Requires the optional ‘classifier’ gem (~> 2.3).

Examples:

Skip reconciler when verifiers agree

score = RobotLab::Convergence.similarity(result_a.reply, result_b.reply)

router = ->(args) do
  a = args.context[:verifier_a]&.reply.to_s
  b = args.context[:verifier_b]&.reply.to_s
  RobotLab::Convergence.detected?(a, b) ? nil : ["reconciler"]
end

Constant Summary collapse

DEFAULT_THRESHOLD = Default cosine similarity threshold above which texts are convergent.

0.85

MIN_TEXT_LENGTH = Minimum text length (characters) for meaningful TF-IDF scoring. Texts shorter than this always return 0.0 similarity.

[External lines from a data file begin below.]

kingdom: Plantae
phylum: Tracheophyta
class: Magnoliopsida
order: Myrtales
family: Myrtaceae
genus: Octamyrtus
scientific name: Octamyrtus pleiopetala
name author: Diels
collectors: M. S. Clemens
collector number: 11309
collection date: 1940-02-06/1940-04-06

Class Method Summary collapse

.detected?(text_a, text_b, threshold: DEFAULT_THRESHOLD) ⇒ Boolean

Determine whether two texts are semantically convergent.
.similarity(text_a, text_b) ⇒ Float

Compute cosine similarity between two texts using stemmed term frequencies.

Class Method Details

.detected?(text_a, text_b, threshold: DEFAULT_THRESHOLD) ⇒ `Boolean`

Determine whether two texts are semantically convergent.

Parameters:

text_a (String)
text_b (String)
threshold (Float) (defaults to: DEFAULT_THRESHOLD) —

minimum similarity to declare convergence (default 0.85)

Returns:

(Boolean)

Raises:

(DependencyError) —

if the ‘classifier’ gem is not installed
(ArgumentError) —

if threshold is outside [0.0, 1.0]

# File 'lib/robot_lab/convergence.rb', line 38

def self.detected?(text_a, text_b, threshold: DEFAULT_THRESHOLD)
  unless (0.0..1.0).cover?(threshold)
    raise ArgumentError, "threshold must be in [0.0, 1.0], got #{threshold}"
  end

  similarity(text_a, text_b) >= threshold
end

.similarity(text_a, text_b) ⇒ `Float`

Compute cosine similarity between two texts using stemmed term frequencies.

Uses String#word_hash (provided by the classifier gem) to build stemmed, stopword-filtered term-frequency vectors, then computes L2-normalized cosine similarity. Term frequencies (no IDF) are used because IDF on a 2-document corpus collapses shared terms to zero, which would incorrectly penalize texts that agree on the same topic.

Returns 0.0 when either text is blank or shorter than MIN_TEXT_LENGTH.